2.  Atas dasar laporan Pelapor tersebut, Pegawai Pengawas melakukan serangkaian kegiatan pengawasan atau pemeriksaan terhadap adanya dugaan tindak pidana ketenagakerjaan.
3.  Setelah dilakukan pemeriksaan ternyata ditemukan adanya tindak pidana ketenagakerjaan, maka pegawai pengawas memberikan Nota Pembinaan.
4. Apabila setelah diberi Nota Pembinaan ternyata tidak dilaksanakan, maka Pegawai Pengawas menyerahkan perkaranya kepada Penyidik Pegawai Negeri Sipil untuk dilakukan penyidikan.
5.  Penyidik Pegawai Negeri Sipil mengirim surat pemberitahuan dimulainya penyidikan kepada Penyidik Polri.
6. Setelah Penyidik Pegawai Negeri Sipil selesai melakukan penyidikan, kemudian dibuat berkas perkaranya.
7. Setelah selesai pemberkasan Penyidik Pegawai Negeri Sipil melimpahkan kepada Jaksa Penuntut Umum melalui penyidik polri.
8.  Setelah Jaksa Penuntut Umum menerima berkas perkara dan menyatakan sudah lengkap, Jaksa Penuntut Umum melimpahkan kepada Pengadilan Negeri untuk disidangkan.

Namun baik Pengawas maupun Penyidik belum melakukan kerja-kerja yang maksimal.
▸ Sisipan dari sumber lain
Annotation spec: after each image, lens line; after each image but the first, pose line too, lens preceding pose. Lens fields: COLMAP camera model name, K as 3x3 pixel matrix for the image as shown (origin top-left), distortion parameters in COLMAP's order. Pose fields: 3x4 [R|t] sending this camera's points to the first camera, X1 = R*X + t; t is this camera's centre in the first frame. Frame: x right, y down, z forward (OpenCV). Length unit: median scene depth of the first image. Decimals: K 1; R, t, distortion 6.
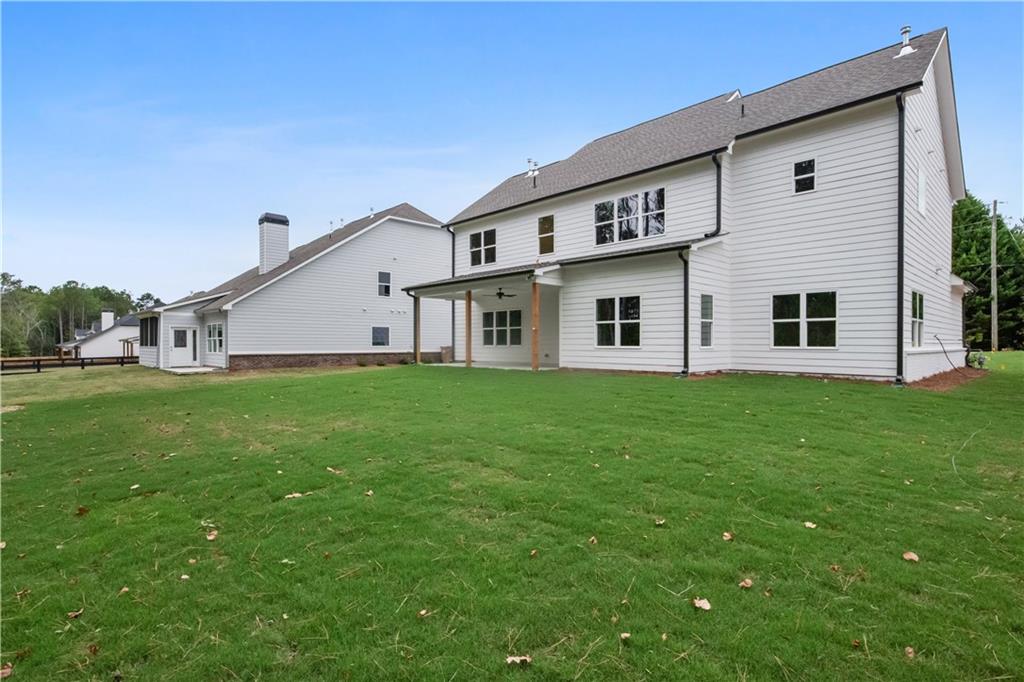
lens RADIAL K [[522.8, 0, 512.0], [0, 522.8, 341.0], [0, 0, 1]] dist [0.009490, -0.000031]
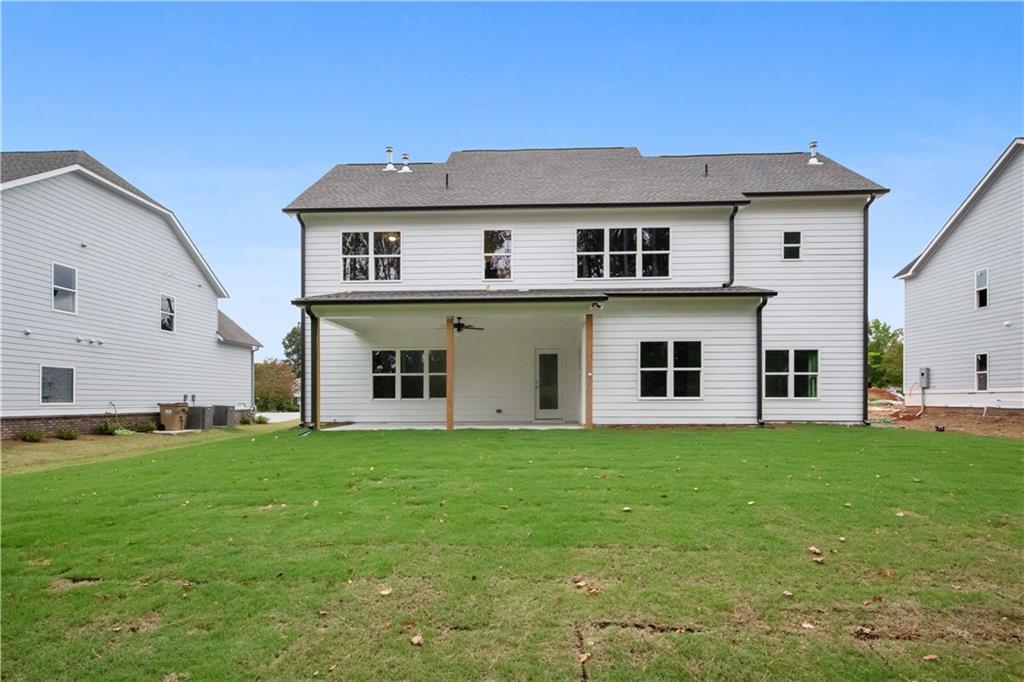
lens RADIAL K [[516.6, 0, 514.0], [0, 516.6, 412.9], [0, 0, 1]] dist [0.004739, 0.000388]
pose [[0.711159, -0.019142, 0.702770, -0.545914], [0.001136, 0.999659, 0.026079, 0.012163], [-0.703030, -0.017748, 0.710939, 0.526276]]
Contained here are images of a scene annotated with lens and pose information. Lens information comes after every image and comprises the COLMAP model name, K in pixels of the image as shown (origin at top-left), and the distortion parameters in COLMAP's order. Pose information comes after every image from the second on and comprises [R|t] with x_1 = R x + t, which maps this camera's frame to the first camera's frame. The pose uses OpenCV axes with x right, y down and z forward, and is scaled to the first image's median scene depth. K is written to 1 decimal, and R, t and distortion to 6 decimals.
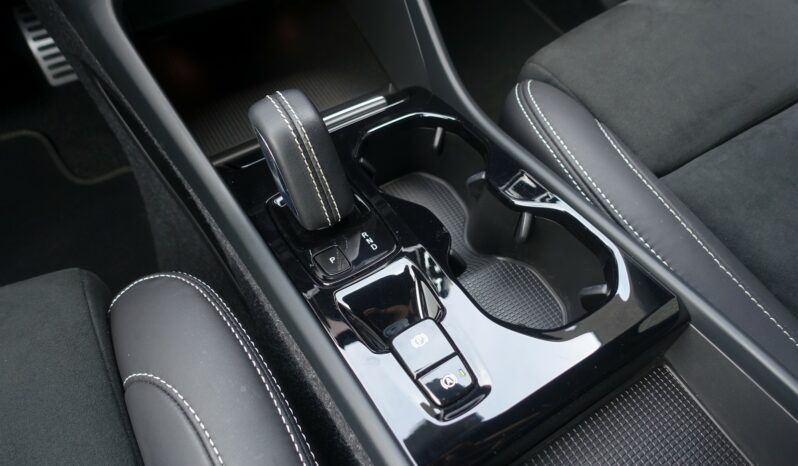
lens RADIAL K [[556.8, 0, 399.0], [0, 556.8, 233.0], [0, 0, 1]] dist [-0.005273, 0.000733]
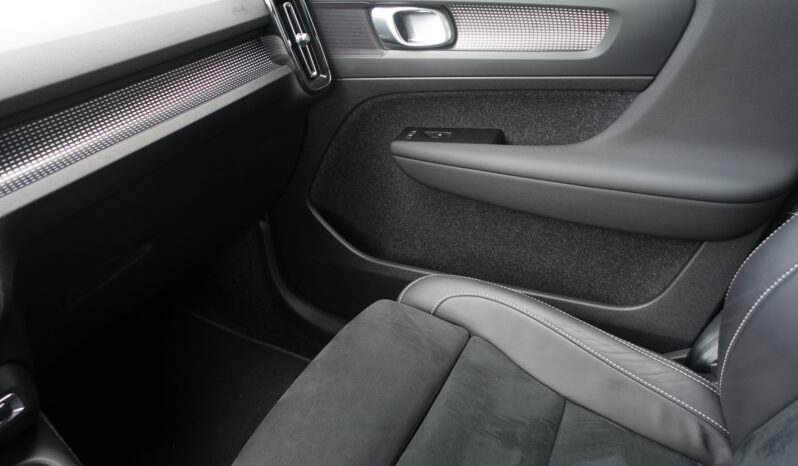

Hal ini akibat dari sebagian besar Pegawai Pengawas belum mempunyai kompetensi. Kurangnya sosialisasi dari instansi yang bertanggungjawab dibidang ketenagakerjaan kepada buruh dan pengusaha mengenai kebebasan berserikat juga menjadi faktor penyebab maraknya pemberangusan Serikat Buruh. Hal lain yang tidak dapat diabaikan adalah Penyidik Pegawai Negeri Sipil tidak memiliki perspektif terhadap kejahatan kebebasan berserikat.